Hightower decides to join the raid at IK-17 Orzenyi, where he finds an ailing Yarovoy and extracts him. Meanwhile, Gentry, Maskaev, and Legion operatives storm IK-2 Yavas with Ukrainian air support; at the same time, Zoya breaks herself out of prison and picks up Nadia on the way. She reunites with Gentry as they flee the prison while also capturing Baronov, who had sent FSB Alpha Group soldiers in an unsuccessful attempt to capture them. They link up with Hightower, Yarovoy, and the surviving Russian special forces soldiers and flee Mordovia in a V-22 Osprey.
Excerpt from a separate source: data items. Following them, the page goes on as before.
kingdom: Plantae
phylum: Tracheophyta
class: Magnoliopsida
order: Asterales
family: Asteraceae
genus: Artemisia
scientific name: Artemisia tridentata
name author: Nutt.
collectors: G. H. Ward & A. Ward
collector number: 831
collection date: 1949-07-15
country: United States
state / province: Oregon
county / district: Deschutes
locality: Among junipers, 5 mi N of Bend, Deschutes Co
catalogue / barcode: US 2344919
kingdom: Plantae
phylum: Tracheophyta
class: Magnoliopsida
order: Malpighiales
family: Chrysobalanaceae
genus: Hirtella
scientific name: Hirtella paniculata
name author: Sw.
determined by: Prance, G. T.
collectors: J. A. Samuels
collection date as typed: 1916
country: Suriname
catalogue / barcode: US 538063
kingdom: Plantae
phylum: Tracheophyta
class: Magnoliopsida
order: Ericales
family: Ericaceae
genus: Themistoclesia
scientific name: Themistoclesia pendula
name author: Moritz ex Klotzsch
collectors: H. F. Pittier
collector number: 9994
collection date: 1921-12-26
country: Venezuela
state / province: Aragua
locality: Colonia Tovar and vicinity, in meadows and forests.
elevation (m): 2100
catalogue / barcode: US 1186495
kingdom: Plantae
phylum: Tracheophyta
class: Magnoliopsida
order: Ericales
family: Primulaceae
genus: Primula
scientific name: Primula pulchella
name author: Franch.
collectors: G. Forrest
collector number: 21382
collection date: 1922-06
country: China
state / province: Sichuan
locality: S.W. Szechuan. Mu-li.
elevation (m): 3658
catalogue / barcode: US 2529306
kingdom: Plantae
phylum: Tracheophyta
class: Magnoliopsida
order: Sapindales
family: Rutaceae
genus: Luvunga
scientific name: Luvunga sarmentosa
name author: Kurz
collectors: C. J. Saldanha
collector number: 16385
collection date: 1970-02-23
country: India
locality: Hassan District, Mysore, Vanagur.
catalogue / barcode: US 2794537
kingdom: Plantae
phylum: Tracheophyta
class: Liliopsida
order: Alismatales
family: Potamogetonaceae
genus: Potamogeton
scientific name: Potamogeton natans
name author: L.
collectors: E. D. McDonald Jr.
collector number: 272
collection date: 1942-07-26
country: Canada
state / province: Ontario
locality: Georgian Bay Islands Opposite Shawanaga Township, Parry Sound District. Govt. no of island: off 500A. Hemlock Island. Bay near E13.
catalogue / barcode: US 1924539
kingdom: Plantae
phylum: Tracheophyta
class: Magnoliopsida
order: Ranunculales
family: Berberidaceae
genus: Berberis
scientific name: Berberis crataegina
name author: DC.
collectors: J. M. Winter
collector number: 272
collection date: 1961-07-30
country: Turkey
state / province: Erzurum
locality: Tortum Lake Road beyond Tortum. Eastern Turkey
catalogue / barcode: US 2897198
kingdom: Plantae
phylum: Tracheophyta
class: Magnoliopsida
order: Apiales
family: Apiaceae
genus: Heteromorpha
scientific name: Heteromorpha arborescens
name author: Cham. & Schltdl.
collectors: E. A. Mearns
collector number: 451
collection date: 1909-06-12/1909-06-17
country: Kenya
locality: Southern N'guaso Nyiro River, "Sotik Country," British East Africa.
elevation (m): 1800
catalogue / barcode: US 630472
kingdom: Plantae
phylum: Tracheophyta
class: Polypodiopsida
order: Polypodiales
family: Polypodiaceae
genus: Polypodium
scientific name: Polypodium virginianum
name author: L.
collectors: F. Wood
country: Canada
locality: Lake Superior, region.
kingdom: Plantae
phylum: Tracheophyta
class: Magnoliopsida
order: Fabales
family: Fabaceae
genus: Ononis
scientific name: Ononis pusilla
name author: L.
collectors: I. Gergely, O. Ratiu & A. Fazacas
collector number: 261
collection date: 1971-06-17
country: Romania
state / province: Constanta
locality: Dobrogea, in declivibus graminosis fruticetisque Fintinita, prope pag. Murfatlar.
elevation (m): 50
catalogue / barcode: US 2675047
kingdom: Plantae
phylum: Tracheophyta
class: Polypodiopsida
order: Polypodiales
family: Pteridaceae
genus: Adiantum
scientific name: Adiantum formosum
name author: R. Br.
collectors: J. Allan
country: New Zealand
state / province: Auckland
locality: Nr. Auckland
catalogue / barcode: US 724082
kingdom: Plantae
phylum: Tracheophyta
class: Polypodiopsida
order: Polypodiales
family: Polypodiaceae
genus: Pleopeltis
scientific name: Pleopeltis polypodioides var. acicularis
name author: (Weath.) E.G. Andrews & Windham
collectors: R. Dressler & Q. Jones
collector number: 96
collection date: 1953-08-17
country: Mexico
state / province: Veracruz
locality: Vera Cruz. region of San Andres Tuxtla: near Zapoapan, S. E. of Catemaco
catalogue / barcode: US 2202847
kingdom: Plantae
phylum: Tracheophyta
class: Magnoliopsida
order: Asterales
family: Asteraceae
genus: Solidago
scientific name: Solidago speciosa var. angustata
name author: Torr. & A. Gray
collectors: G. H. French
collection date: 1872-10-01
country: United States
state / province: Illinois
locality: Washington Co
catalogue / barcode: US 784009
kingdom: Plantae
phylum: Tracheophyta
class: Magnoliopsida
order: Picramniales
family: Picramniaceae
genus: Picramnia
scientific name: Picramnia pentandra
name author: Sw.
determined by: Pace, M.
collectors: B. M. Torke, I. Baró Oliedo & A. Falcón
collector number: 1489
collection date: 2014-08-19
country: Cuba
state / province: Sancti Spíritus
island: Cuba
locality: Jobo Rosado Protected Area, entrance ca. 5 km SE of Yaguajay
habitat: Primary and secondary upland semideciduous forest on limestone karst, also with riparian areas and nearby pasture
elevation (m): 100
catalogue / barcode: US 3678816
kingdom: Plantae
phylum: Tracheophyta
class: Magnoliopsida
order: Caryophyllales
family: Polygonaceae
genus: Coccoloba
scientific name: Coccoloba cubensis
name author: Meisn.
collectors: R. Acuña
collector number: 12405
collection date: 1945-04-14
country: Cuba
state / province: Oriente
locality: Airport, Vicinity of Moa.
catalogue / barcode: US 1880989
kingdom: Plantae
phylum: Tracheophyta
After the operation, CIA's deputy director of operations Trey Watkins assigns Hanley to a new private firm with Gentry and Hightower as its sole contract employees, while Zoya recovers at a CIA safe house in Charlottesville, Virginia.

==Characters==
- Courtland "Court" Gentry: aka the Gray Man, aka Violator, aka Sierra Six, aka Chayka; a former CIA paramilitary operations officer; former CIA operations officer, former CIA contract agent
- Zoya Zakharova: aka Anthem, aka 7379; a former SVR (Russian foreign intelligence) officer; former CIA contract agent
- Zack Hightower: aka Romantic; a former DEVGRU (SEAL Team 6) officer; former CIA paramilitary operations officer; former CIA contract agent
- Matthew Hanley: The deputy chief of station, Bogotá, CIA
- Angela Lacy: The senior operations officer, CIA
- William "Trey" Watkins: The deputy director for operations, CIA
- Natan Yarovoy: The Russian politician and dissident, prisoner in Men's Correctional Colony IK-17 Orzenyi
- Nadia Yarovaya: The Russian dissident, prisoner in Women's Correctional Colony IK-2 Yavas
- Vitaly Peskov: The president of the Russian Federation
- Karol Dvorak: The lieutenant colonel of podpolkovnik, Russian military intelligence of GRU
- Eriks Leonidovich Baronov: The major colonel of polkovnik, Russian state security service of FSB
- Mikhail Sorkin: The director of New Russia Council, dissident Russian oligarch
- Denis Maskaev: The cell leader, Freedom of Russia Legion, Russian resistance fighter
- Katarina Orlova: The battalion leader, Freedom of Russia Legion, Russian resistance fighter
- Tatyana Kurilo: The Freedom of Russia Legion, Russian resistance fighter
- Sasha: The Freedom of Russia Legion, Russian resistance fighter
- Dima: The Freedom of Russia Legion, Russian resistance fighter
- Albert Maximov: The warden, Women's Correctional Colony IK-2 Yavas
- Dr. Milda Berzina: A Latvian podcaster
- Arkady Rubenov: The Russian apartment building manager

==Development==
Midnight Black was inspired by the Russo-Ukrainian war as well as the 1982 film Firefox directed by and starring Clint Eastwood. In an interview with NPR, Greaney added: "This book, for me, is kind of an homage to these Cold War novels that I was reading in the 1980s, Tom Clancy and all those guys, because what's happening over there now, sadly, is very similar, and I wanted to kind of tell that type of a story."

==Reception==

===Commercial===
Midnight Black debuted at number two at the Combined Print and E-Book Fiction category of the New York Times bestseller list for the week of March 9, 2025, making it Greaney's ninth top 10 novel in the Gray Man series. It also debuted at number six on the Hardcover Fiction category of the same list.

===Critical===
Publishers Weekly hailed the book as "one of Greaney's best yet", adding: "Greaney’s action scenes are as kinetic and chaotic as ever—especially an exhilarating chase through the Moscow subway—but it’s Court’s tender humanity when it comes to protecting his allies that shines brightest." Thriller novel reviewer The Real Book Spy praised the book and its author: "This is the book that Gray Man fans have hoped for, and rest assured, Greaney dials it way up, fully unleashing Court Gentry and holding nothing back to give his readers an unmatched experience that not only resets the bar but will, in all likelihood, ultimately prove to be the measuring stick future thrillers are judged against." In a review for The Cipher Brief, former CIA officers Jay and Anne Gruner points out that the book may be of particular interest to members of the military and those who have served in CIA's paramilitary operations.